Andrew Gelman is running with a wonderful story today about the credulousness of some (note I didn't say all) academic psychologists. The tale is nicely told by Vinnie Rotondaro here. It's got all the ingredients I love: outrageous bullshit, unhelpful metaphors, non-linear dynamics as obfuscation, unrepentant quackery, journal editors that need to be prodded with a poker before they will concede that they have published something that makes no sense and authors that confess that they don't understand parts of the articles they put their names to. The icing on the cake is that the splendid Alan Sokal played a key role in the exposure of yet another "intellectual imposture". You can read the American Psychologist article here.

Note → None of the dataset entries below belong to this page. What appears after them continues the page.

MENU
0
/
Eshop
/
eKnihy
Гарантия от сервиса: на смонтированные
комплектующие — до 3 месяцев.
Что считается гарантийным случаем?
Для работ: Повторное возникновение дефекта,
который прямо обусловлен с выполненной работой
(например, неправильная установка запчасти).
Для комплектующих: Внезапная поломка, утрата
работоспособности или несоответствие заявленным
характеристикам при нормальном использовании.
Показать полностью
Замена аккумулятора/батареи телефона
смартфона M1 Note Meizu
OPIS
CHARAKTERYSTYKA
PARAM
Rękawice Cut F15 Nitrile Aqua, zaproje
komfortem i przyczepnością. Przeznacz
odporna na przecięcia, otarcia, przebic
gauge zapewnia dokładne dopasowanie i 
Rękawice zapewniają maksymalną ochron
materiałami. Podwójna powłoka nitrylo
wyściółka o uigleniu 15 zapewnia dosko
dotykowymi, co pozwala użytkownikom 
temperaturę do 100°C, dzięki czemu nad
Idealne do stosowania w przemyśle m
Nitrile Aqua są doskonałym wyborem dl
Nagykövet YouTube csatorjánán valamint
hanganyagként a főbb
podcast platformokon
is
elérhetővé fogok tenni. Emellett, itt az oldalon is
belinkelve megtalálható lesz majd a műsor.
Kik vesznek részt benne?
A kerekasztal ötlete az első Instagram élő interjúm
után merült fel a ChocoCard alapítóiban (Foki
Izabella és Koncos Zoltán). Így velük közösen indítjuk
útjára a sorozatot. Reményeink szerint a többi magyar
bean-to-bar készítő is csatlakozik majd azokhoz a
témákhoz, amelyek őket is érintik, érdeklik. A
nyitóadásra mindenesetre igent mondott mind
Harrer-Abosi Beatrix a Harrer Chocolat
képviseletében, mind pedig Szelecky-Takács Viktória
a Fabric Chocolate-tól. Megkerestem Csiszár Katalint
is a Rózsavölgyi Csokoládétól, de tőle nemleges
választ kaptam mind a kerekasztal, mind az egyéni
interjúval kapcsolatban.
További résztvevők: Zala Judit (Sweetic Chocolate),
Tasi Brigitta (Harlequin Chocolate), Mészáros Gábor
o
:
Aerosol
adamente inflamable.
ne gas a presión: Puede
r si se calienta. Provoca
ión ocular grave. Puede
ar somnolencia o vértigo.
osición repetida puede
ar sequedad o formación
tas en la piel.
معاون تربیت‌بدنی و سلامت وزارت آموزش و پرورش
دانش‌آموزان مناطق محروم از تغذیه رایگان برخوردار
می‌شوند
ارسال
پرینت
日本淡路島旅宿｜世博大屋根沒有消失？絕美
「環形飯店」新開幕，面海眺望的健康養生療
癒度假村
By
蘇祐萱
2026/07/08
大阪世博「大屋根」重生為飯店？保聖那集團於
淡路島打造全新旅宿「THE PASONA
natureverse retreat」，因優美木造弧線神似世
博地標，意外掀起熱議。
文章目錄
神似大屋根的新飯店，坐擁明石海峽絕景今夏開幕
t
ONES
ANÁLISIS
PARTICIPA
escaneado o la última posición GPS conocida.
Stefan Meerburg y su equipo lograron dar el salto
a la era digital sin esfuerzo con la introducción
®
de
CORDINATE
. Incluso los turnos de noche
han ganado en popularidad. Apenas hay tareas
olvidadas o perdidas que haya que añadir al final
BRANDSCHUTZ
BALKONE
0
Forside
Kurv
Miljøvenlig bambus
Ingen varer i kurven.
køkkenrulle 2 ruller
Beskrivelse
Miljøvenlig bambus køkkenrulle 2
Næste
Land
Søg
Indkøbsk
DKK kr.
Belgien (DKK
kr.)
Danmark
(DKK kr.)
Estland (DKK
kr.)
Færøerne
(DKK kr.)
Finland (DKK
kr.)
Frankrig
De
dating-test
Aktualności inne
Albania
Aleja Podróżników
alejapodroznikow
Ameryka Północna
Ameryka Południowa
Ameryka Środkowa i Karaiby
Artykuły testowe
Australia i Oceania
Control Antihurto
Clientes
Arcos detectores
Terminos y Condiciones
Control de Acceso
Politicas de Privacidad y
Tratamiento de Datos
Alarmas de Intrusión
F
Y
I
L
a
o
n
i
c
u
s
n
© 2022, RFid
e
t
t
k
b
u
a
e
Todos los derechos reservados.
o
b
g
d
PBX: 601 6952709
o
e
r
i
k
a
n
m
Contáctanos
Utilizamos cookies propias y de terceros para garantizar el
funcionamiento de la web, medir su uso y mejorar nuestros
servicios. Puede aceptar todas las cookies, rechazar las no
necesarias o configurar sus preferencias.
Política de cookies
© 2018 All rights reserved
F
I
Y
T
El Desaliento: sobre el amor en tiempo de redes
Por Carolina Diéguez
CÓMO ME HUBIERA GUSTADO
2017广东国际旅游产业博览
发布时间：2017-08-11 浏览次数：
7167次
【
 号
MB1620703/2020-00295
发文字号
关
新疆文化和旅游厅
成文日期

Meanwhile well known British social science orientated universities carry on appointing notorious imposteurs to positions of honour and esteem. It's as if some of the social sciences, for instance sociology, are regarded as so unimportant that intellectual integrity is well worth sacrificing to "impact".
Sometimes I pause and look askance at the intellectual landscape of my discipline and wonder: how did we get here? Part of the answer is that in the upper echelons there are too many gutless time-servers who know the truth but don't want to rock the boat. Quite often I extract confessions from some of them to the effect that they know that X or Y is bullshit, but they don't want to come out in public and say so. They are reinforced by at least as many who are so intellectually feeble that they can't spot duds when they stare them in the face.
This is the toxic mixture that has made British sociology to all intents and purposes ignorable. We've created a situation where senior figures can BS for England about the concept of "public sociology" but are incapable of contributing anything of value on matters of substance.
1 comment:
"It's as if some of the social sciences, for instance sociology, are regarded as so unimportant that intellectual integrity is well worth sacrificing to "impact". - Yes. Completely. Utterly even.
"intellectual landscape" - no, not really. Quoting dead Frenchmen is more a habit (habitus even) than a landscape.
"British sociology to all intents and purposes ignorable". Yup. You can certainly rely on it to trot out unthinking liberal positions about well anything really, but, given they're unthinking, they're readily ignorable.
T'is a shame really because done right sociology could add so much/be such a positive force. Instead, we live in "Thinking Allowed" land where every week 2 pieces of cockamamie qualitative tosh churned out by someone who unreflectingly thinks what they think/live is important is important gets presented as analysis.
You're a senior bod at an elite institution - do something about it.